Les inégalités sociales... au fait, c'est quoi une classe sociale ? L'homme aura tout inventé pour créer des divisions d'avec son frère. L'argent est devenu le boss. C'est tellement triste tout ça.

Serge
Répondre

Je pense que si ces noirs avaient l'argent pour acheter, on ne les expulserait pas!

yannick
Répondre

Exactement, le problème c'est qu'il ne viennent pas forcémment pour acheter vu qu'ils n'en ont pas, ou plutôt que l'on leur en donne pas, les moyens
C'est ça qui gêne le plus !

Serge
Répondre

Oui, ils vont faire du lèche-vitre sans l'argent... inacceptable pour la classe moyenne.

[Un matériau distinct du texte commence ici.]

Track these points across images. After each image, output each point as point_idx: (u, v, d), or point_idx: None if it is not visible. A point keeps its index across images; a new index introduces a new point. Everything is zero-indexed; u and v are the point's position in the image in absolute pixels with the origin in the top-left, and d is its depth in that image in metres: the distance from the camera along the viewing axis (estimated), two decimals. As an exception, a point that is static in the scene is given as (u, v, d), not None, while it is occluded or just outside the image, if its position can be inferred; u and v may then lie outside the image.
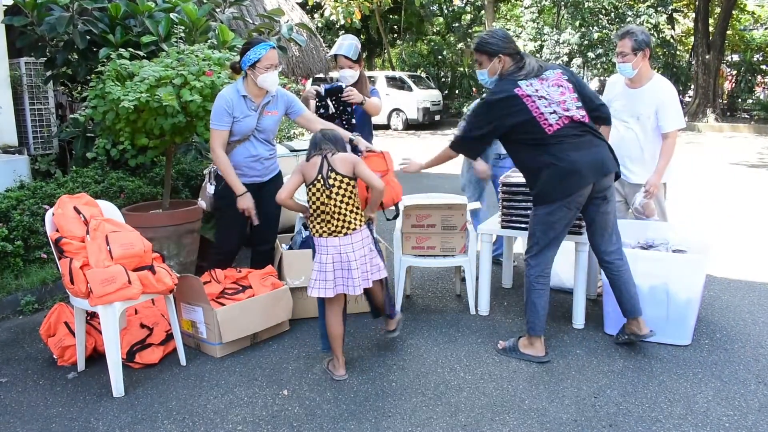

Après avoir vu certaines images ce vendredi je me dis que certains jeunes exagèrent avec le brut quand même :) mais bon, ils ne blessent personne.
Le plus incohérent dans tout ça, c'est qu'ils peuvent payer plus de 10 mil s'ils sont arretés... quelle logique !

Emile
Répondre

Les Favelas Mundo ou le monde des défavorisés... Les inégalités sociales ont toujours existé dans toutes les sociétés. Il y a juste qu'elles prennent des formes parfois inhumaines comme dans ce cas.
J'admire surtout ta culture en abordant plusieurs thèmes sur les relations internationales et les idéaux des principaux acteurs.
Excellent billet!
Amitiés

Serge
Répondre

Merci pour ce compliment...

Boukari Ouédraogo
Répondre

Les inégalités sociales existent partout comme on peut bien le constater. Vu d'Afrique, l'image qu'on a du Brésil, c'est le foot, les télénovelas à l'eau de rose. Je pense qu'il faudrait que les autorités essaient de prendre le problème à bras le corps, sinon, la situation risque d'exploser et à ce moment elle sera incontrôlable.